I had to fact-check that last statement to make sure Gore wasn’t just padding the case for hope. I checked in with the homey Dayo Olopade, who spent much of last year in Africa researching this for her book The Bright Continent: Breaking Rules and Making Change in Modern Africa, released in March. Her prognosis on Gore’s “explosive growth” assessment: He’s “broadly accurate.” Solar sources are not only competitive and attractive throughout Africa, but already in wide use, Olopade told me. This can only be a good sign.
3. “At the turn of the 21st century, some scoffed at projections that the world would be installing one gigawatt of new solar electricity per year by 2010. That goal was exceeded 17 times over; last year it was exceeded 39 times over; and this year the world is on pace to exceed that benchmark as much as 55 times over.”

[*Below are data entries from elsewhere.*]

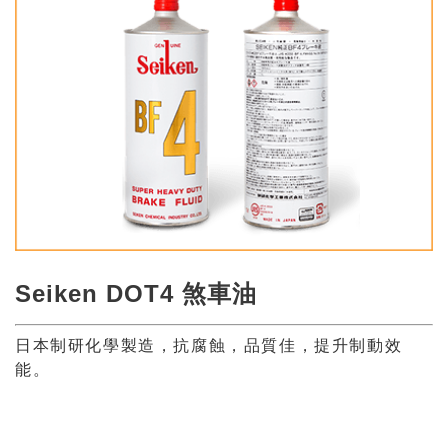
Seiken DOT4 煞車油
日本制研化學製造，抗腐蝕，品質佳，提升制動效
能。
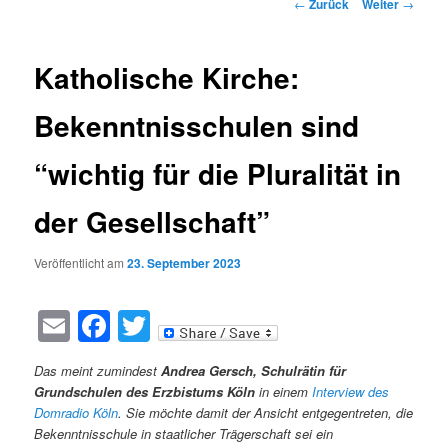
Beitragsnavigation
←
Zurück
Weiter
→
Katholische Kirche:
Bekenntnisschulen sind
“wichtig für die Pluralität in
der Gesellschaft”
Veröffentlicht am
23. September 2023
Email
Facebook
Twitter
Das meint zumindest
Andrea Gersch, Schulrätin für
Grundschulen des Erzbistums Köln
in einem
Interview des
Domradio Köln
. Sie möchte damit der Ansicht entgegentreten, die
Bekenntnisschule in staatlicher Trägerschaft sei ein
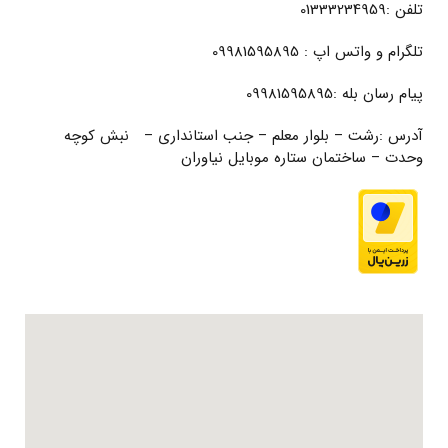
تلفن :01333234959
تلگرام و واتس اپ : 09981595895
پیام رسان بله :09981595895
آدرس :رشت – بلوار معلم – جنب استانداری – نبش کوچه
وحدت – ساختمان ستاره موبایل نیاوران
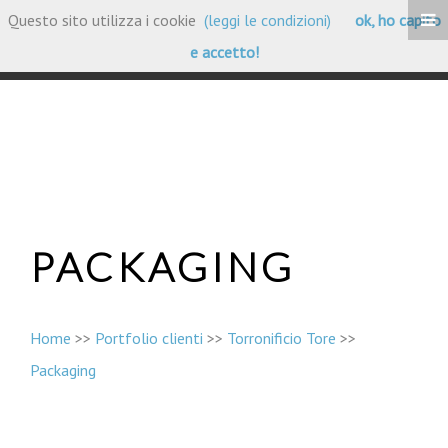
Questo sito utilizza i cookie
(leggi le condizioni)
ok, ho capito
Portfolio Clienti
e accetto!
PACKAGING
Home
>>
Portfolio clienti
>>
Torronificio Tore
>>
Packaging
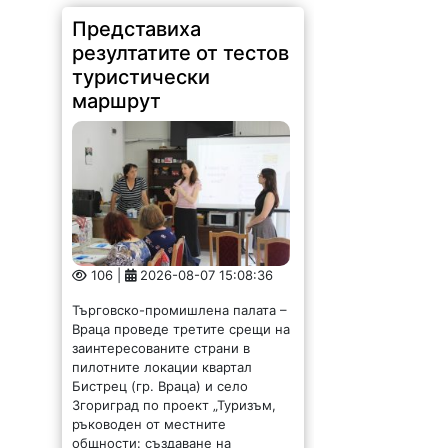
Представиха
резултатите от тестов
туристически
маршрут
106 |
2026-08-07 15:08:36
Търговско-промишлена палата –
Враца проведе третите срещи на
заинтересованите страни в
пилотните локации квартал
Бистрец (гр. Враца) и село
Згориград по проект „Туризъм,
ръководен от местните
общности: създаване на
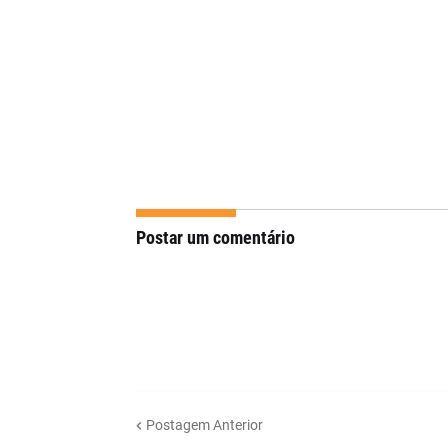
Postar um comentário
Postagem Anterior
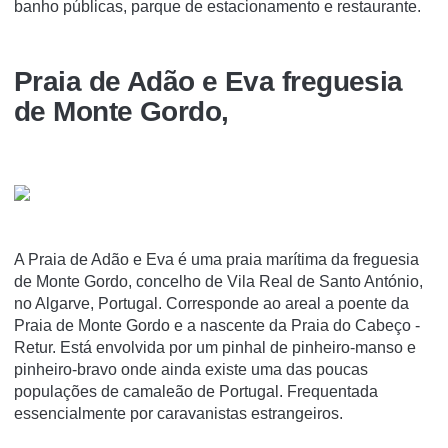
banho públicas, parque de estacionamento e restaurante.
Praia de Adão e Eva freguesia
de Monte Gordo,
A Praia de Adão e Eva é uma praia marí­tima da freguesia
de Monte Gordo, concelho de Vila Real de Santo António,
no Algarve, Portugal. Corresponde ao areal a poente da
Praia de Monte Gordo e a nascente da Praia do Cabeço -
Retur. Está envolvida por um pinhal de pinheiro-manso e
pinheiro-bravo onde ainda existe uma das poucas
populações de camaleão de Portugal. Frequentada
essencialmente por caravanistas estrangeiros.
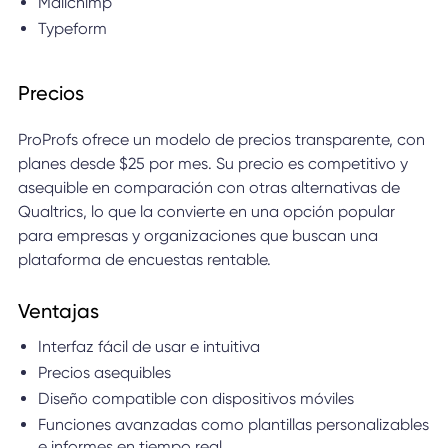
Mailchimp
Typeform
Precios
ProProfs ofrece un modelo de precios transparente, con
planes desde $25 por mes. Su precio es competitivo y
asequible en comparación con otras alternativas de
Qualtrics, lo que la convierte en una opción popular
para empresas y organizaciones que buscan una
plataforma de encuestas rentable.
Ventajas
Interfaz fácil de usar e intuitiva
Precios asequibles
Diseño compatible con dispositivos móviles
Funciones avanzadas como plantillas personalizables
e informes en tiempo real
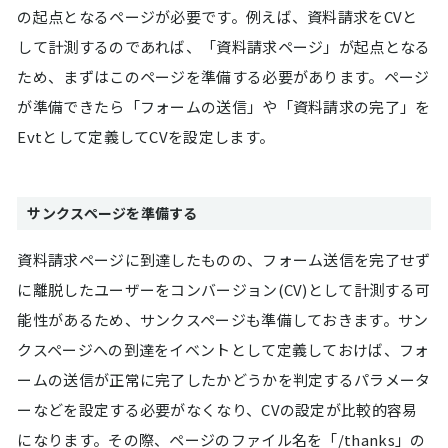
の起点となるページが必要です。例えば、資料請求をCVと
して計測するのであれば、「資料請求ページ」が起点となる
ため、まずはこのページを準備する必要があります。ページ
が準備できたら「フォームの送信」や「資料請求の完了」を
Evtとして定義してCVを設定します。
サンクスページを準備する
資料請求ページに到達したものの、フォーム送信を完了せず
に離脱したユーザーをコンバージョン(CV)として計測する可
能性があるため、サンクスページも準備しておきます。サン
クスページへの到達をイベントとして定義しておけば、フォ
ームの送信が正常に完了したかどうかを判定するパラメータ
ーなどを設定する必要がなくなり、CVの設定が比較的容易
になります。その際、ページのファイル名を「/thanks」の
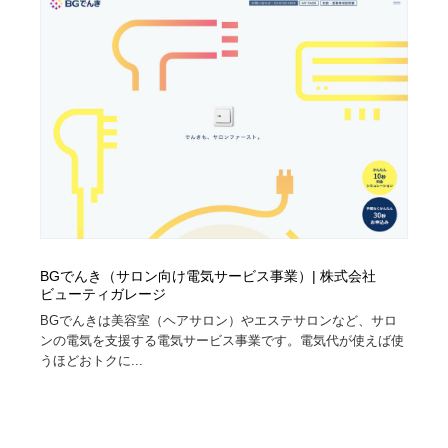
BGでんき（サロン向け電気サービス事業）| 株式会社
ビューティガレージ
BGでんきは美容室（ヘアサロン）やエステサロンなど、サロ
ンの電気を支援する電気サービス事業です。電気代が使えば使
うほどおトクに...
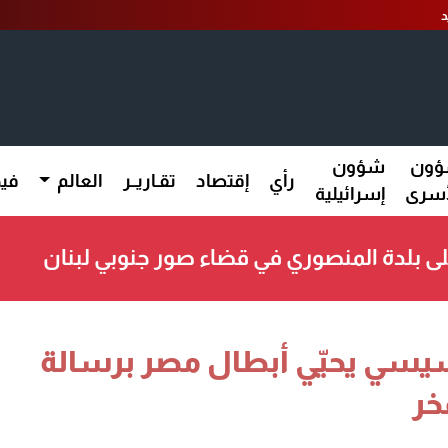
د
ون
شؤون
رأي
إقتصاد
تقـاريــر
العالم
فيد
أسرى
إسرائيلية
لى بلدة المنصوري في قضاء صور جنوبي لبنان
لسيسي يحيّي أبطال مصر برسالة
خر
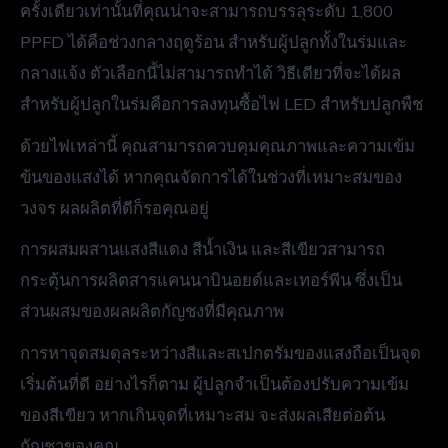
ครั้งเดียวเท่านั้นที่คุณน่าจะสามารถบรรลุระดับ 1,800
PPFD ได้คือช่วงกลางฤดูร้อน สำหรับผู้ปลูกทั้งในร่มและ
กลางแจ้ง ตัวเลือกนี้ไม่สามารถทำได้ วิธีเดียวที่จะได้ผล
สำหรับผู้ปลูกในร่มคือการลงทุนซื้อไฟ LED สำหรับปลูกพืช
ด้วยไฟเหล่านี้ คุณสามารถควบคุมคุณภาพและความเข้ม
ข้นของแสงได้ หากคุณจัดการได้ในช่วงที่เหมาะสมของ
วงจร ผลผลิตที่ดีก็รอคุณอยู่
การผสมผสานแสงสีแดง สีน้ำเงิน และสีเขียวสามารถ
กระตุ้นการผลิตสารแคนนาบินอยด์และเทอร์พีน ซึ่งเป็น
ส่วนผสมของผลผลิตกัญชงที่มีคุณภาพ
การหาจุดสมดุลระหว่างสีและสเปกตรัมของแสงถือเป็นจุด
เริ่มต้นที่ดี อย่างไรก็ตาม ผู้ปลูกจำเป็นต้องปรับความเข้ม
ของสีเขียว หากเกินจุดที่เหมาะสม จะส่งผลเสียต่อต้น
กัญชาของคุณ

Gore says such growth is comparable to the industry boom of cellphones, which were predicted to only claim about 900,000 subscribers by the year 2000 when first introduced in the early 1980s. When the 20th century came to an end, there were over 109 million subscribers. Now there are 6.8 billion. And we have solar-powered cellphones.

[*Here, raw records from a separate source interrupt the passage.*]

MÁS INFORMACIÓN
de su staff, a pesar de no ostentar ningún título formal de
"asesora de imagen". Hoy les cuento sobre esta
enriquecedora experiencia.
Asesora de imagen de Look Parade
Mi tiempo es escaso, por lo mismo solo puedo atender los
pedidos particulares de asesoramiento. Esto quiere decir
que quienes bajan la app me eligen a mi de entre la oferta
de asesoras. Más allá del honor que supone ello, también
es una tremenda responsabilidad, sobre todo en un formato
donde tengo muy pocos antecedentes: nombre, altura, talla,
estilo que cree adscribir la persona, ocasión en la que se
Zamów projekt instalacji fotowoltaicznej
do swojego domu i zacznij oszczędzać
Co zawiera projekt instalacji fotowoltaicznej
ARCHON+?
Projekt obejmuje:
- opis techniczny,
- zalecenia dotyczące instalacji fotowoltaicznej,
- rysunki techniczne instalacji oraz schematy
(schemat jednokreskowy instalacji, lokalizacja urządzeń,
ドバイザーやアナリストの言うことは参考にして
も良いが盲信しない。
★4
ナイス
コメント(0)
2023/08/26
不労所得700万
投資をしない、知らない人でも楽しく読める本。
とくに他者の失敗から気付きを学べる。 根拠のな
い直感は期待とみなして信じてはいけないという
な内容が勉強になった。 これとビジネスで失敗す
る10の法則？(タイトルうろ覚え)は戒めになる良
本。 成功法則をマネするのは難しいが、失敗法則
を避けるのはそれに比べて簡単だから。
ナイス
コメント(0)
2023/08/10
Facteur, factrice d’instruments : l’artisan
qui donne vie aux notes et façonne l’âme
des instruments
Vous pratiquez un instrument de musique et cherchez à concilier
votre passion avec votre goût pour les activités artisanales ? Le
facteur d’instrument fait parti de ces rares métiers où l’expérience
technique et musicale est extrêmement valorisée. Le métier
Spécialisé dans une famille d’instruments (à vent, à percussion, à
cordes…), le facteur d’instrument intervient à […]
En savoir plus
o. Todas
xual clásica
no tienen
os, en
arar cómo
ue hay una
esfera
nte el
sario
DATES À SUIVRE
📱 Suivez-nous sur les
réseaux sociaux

4. “China’s new president, Xi Jinping, has launched a pilot cap-and-trade system in two cities and five provinces as a model for a nationwide cap-and-trade program in the next few years. He has banned all new coal burning in several cities and required the reporting of CO2 emissions by all major industrial sources. China and the U.S. have jointly reached an important agreement to limit another potent source of global-warming pollution — the chemical compounds known as hydro-fluorocarbons, or HFCs.”
Klein and others have scoffed at those who’ve feigned hope in the face of climate catastrophe, telling them — to quote Jay Z — “We don’t believe you, you need more people.” Or as rapper Jean Grae put it, “You don’t just need more people, you need China.” Well, now we have China.
5. “Since 1980, the U.S. has reduced total energy intensity by 49 percent.”
Reduce demand, and the trailer-loads of greenhouse gas emissions from fossil fuel plants becomes less and less of a thing. End of story.
It’s not all sweet, though. Gore presents a litany of bitter facts in his 5,000-plus word article that throw plenty of shade over his otherwise sunny analysis. Like the fact that global fossil fuel subsidies are 25 times larger than those for renewables. And that last April, the average carbon dioxide concentrations in the Earth’s atmosphere exceeded 400 parts per million on a sustained basis for the first time in at least 800,000 years, and probably for the first time in at least 4.5 million years.
Yes, we’ve already done a tremendous amount of damage, and for that we’ll pay the price. Lest you feel comforted that the U.S. will get off easy, climate experts have already rendered the Norfolk, Va. naval base — the world’s largest — a goner due to rising sea levels in the future. Rolling Stone, for its part, says we can kiss Miami goodbye.
But if there’s one overarching theme to Gore’s appeal for hope, it’s that renewable energy is getting less expensive, while coal energy is becoming more of a liability for markets. People like new things, and cheap — especially Americans. So to prevent “game over,” we need only keep looking toward the sun.
“There is indeed, literally, light at the end of the tunnel,” Gore concludes, “but there is a tunnel, and we are well into it.”